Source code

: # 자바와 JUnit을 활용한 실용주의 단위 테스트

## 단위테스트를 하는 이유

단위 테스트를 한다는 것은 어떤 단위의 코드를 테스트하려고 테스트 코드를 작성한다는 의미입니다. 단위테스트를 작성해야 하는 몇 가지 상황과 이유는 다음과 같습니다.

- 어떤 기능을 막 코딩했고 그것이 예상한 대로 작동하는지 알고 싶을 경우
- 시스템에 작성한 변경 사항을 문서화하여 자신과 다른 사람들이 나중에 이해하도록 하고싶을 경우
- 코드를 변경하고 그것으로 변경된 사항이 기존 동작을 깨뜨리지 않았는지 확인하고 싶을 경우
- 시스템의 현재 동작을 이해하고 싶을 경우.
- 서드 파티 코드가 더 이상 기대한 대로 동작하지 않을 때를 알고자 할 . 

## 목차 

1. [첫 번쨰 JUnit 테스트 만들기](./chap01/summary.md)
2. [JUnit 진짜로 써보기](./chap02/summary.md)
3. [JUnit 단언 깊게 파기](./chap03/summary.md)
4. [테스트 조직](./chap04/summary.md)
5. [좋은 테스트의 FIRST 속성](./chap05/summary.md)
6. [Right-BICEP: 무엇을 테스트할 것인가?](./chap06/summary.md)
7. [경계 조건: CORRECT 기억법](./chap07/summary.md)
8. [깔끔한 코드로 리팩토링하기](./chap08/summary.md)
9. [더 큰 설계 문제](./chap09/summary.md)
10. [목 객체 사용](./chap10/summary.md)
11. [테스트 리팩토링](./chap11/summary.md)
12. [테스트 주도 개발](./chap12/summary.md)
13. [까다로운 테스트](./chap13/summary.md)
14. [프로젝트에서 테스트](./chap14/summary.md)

•••

* [Your task]
From the first line to the last, please quote the material above exactly.

* [Expected answer]
Source code

: # 자바와 JUnit을 활용한 실용주의 단위 테스트

## 단위테스트를 하는 이유

단위 테스트를 한다는 것은 어떤 단위의 코드를 테스트하려고 테스트 코드를 작성한다는 의미입니다. 단위테스트를 작성해야 하는 몇 가지 상황과 이유는 다음과 같습니다.

- 어떤 기능을 막 코딩했고 그것이 예상한 대로 작동하는지 알고 싶을 경우
- 시스템에 작성한 변경 사항을 문서화하여 자신과 다른 사람들이 나중에 이해하도록 하고싶을 경우
- 코드를 변경하고 그것으로 변경된 사항이 기존 동작을 깨뜨리지 않았는지 확인하고 싶을 경우
- 시스템의 현재 동작을 이해하고 싶을 경우.
- 서드 파티 코드가 더 이상 기대한 대로 동작하지 않을 때를 알고자 할 . 

## 목차 

1. [첫 번쨰 JUnit 테스트 만들기](./chap01/summary.md)
2. [JUnit 진짜로 써보기](./chap02/summary.md)
3. [JUnit 단언 깊게 파기](./chap03/summary.md)
4. [테스트 조직](./chap04/summary.md)
5. [좋은 테스트의 FIRST 속성](./chap05/summary.md)
6. [Right-BICEP: 무엇을 테스트할 것인가?](./chap06/summary.md)
7. [경계 조건: CORRECT 기억법](./chap07/summary.md)
8. [깔끔한 코드로 리팩토링하기](./chap08/summary.md)
9. [더 큰 설계 문제](./chap09/summary.md)
10. [목 객체 사용](./chap10/summary.md)
11. [테스트 리팩토링](./chap11/summary.md)
12. [테스트 주도 개발](./chap12/summary.md)
13. [까다로운 테스트](./chap13/summary.md)
14. [프로젝트에서 테스트](./chap14/summary.md)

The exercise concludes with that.